I actually thought more prices were less than 30. But looking at it now prices < 30 aren’t much compared to prices <= 30.
Thanks once again

1 Like

Hello. I have a quick question regarding this exercise. The output of list comprehension does not match a hairstyle to its cost. Is it possible to use a dictionary to display hairstyles as keys and costs as values?

1 Like

Hi there.

Yes, the exercise matches the two up by relying on the list index only - so the item at position `1` in the hairstyles list relates to the price at position `1` of the cost list…

It should be quite simple to use these two lists to create the dictionary that you’re thinking about.

You should attempt it yourself first, as a learning exercise... but here's how I'd do it.

You did attempt this yourself first, right…

If you didn't... you REALLY should...

Hmm… fine, if you insist… here’s the code - but I really do hope you tried it yourself first! You don’t learn by just knocking off other people’s code!

Here's how I did it.

My initial thought was to use a comprehension, like so:

``````services = {hairstyles[i]: prices[i] for i in range(len(hairstyles))}
``````

Here we create a dictionary where each key is an item from `hairstyles`, and each value is an item from `prices`. We use the comprehension’s iteration capability to have it generate the appropriate index, `i`, from `0` to the appropriate stopping point (`len(hairstyles)`).

You could equally do it with a for loop:

``````services = {}

for i in range(len(hairstyles)):
services[hairstyles[i]] = prices[i]
``````

The `for` loop does the same job as the comprehension, really. I think the comprehension is a more elegant solution, since we only need a single line to achieve the goal.

Both of these create the same output, if we print `services` to the console:

``````{'bouffant': 30, 'pixie': 25, 'dreadlocks': 40, 'crew': 20, 'bowl': 20, 'bob': 35, 'mohawk': 50, 'flattop': 35}
``````

Edit: Occurred to me that the dictionary comprehension could be done differently, which didn’t involve relying on indices…

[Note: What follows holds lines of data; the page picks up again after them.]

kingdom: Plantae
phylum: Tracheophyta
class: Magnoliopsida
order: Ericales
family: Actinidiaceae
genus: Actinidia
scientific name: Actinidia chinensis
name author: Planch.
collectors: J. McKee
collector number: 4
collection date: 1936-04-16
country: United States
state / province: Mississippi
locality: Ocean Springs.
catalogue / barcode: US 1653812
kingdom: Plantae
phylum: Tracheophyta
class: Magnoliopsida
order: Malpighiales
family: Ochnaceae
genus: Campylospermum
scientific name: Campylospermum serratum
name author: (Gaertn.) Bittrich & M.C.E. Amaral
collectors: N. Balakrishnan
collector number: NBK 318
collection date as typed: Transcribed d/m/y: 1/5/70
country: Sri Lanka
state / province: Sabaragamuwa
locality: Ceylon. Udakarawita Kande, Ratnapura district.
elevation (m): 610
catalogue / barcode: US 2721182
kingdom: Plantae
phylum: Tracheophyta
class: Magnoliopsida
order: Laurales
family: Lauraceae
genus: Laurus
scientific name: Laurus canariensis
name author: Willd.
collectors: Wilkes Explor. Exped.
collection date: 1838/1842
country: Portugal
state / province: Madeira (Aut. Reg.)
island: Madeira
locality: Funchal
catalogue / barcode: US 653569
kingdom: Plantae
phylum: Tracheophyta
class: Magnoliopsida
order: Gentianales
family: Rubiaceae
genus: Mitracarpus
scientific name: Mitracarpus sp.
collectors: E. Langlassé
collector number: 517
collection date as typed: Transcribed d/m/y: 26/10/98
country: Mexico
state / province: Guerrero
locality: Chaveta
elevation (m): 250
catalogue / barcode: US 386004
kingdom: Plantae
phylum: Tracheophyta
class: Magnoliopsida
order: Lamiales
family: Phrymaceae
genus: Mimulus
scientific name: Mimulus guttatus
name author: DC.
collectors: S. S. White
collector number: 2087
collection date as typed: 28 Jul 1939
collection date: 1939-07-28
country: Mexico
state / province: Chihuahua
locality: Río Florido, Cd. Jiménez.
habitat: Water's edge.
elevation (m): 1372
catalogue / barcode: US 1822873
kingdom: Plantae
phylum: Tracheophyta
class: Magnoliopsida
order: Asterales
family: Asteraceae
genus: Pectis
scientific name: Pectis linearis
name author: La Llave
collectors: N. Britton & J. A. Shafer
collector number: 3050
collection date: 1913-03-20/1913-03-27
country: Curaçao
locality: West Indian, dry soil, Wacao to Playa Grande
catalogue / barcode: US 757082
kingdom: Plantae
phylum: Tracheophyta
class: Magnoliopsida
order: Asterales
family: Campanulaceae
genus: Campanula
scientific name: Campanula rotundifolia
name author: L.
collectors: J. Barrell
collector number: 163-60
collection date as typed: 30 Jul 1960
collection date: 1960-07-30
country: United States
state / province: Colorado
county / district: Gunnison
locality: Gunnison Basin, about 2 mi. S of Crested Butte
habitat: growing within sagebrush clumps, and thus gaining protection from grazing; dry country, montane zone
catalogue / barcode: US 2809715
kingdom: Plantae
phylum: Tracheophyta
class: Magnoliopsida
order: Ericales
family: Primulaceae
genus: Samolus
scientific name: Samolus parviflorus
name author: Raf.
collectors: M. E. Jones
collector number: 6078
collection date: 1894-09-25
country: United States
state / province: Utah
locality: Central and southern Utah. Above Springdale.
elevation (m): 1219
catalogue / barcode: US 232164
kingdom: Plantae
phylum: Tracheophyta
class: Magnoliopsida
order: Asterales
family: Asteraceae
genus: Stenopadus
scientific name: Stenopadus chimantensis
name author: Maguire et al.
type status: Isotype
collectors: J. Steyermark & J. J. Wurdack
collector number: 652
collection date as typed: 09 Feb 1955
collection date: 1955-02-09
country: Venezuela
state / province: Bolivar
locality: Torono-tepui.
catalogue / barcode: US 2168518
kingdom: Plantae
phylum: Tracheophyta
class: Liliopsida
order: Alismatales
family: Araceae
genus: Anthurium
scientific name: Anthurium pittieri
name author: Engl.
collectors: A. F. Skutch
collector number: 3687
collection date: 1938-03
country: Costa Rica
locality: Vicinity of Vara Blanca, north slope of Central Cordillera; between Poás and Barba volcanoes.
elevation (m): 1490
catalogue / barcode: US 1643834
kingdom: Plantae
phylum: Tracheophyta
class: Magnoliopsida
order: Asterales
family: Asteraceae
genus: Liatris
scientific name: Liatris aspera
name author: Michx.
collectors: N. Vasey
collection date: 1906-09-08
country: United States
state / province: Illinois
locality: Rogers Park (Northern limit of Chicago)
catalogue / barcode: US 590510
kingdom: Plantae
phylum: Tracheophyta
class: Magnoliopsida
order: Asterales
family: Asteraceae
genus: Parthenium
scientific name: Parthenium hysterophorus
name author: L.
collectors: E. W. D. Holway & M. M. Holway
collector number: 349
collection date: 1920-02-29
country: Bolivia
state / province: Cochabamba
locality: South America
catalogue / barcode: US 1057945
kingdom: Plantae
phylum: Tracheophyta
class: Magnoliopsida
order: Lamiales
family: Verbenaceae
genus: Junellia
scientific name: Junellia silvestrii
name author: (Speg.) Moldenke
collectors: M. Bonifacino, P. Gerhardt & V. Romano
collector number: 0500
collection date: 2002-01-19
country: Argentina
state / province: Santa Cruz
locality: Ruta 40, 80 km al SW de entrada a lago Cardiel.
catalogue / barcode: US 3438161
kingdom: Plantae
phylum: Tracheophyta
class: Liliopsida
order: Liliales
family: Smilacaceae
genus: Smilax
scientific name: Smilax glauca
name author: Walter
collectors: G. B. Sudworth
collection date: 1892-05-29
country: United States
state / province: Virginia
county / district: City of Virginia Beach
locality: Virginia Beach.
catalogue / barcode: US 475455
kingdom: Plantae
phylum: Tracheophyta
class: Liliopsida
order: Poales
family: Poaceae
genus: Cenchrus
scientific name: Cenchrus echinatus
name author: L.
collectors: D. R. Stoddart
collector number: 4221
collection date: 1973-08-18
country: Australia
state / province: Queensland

``````services = {k:v for k,v in zip(hairstyles,prices)}
``````

That variant uses `zip` to join the hairstyles and prices into nicely wrapped tuples - e.g. `('bouffant', 30)` - which can then be manipulated directly into the `k`ey-`v`alue pairing… Less typing than my original method.

2 Likes

Thanks a million. That really helped. I did try it out myself several times before seeking the assistance of the community.

1 Like

I have another quick question regarding indentation.

Here is the question:

You will be given two extremely similar lists, but exactly one of the items in a list will be valued slightly higher than its counterpart (which means that evaluating the value > the other value will return `True` ).

Create a function that returns whether the first list is slightly superior to the second list.

And here is my code:

``````def is_first_superior(lst1, lst2):
for num1 in lst1:
for num2 in lst2:
if num1 > num2:
return True
return False
``````

I keep running into a ‘IndentationError: unindent does not match any outer indentation level.’
I hope you don’t mind assisting me a second time.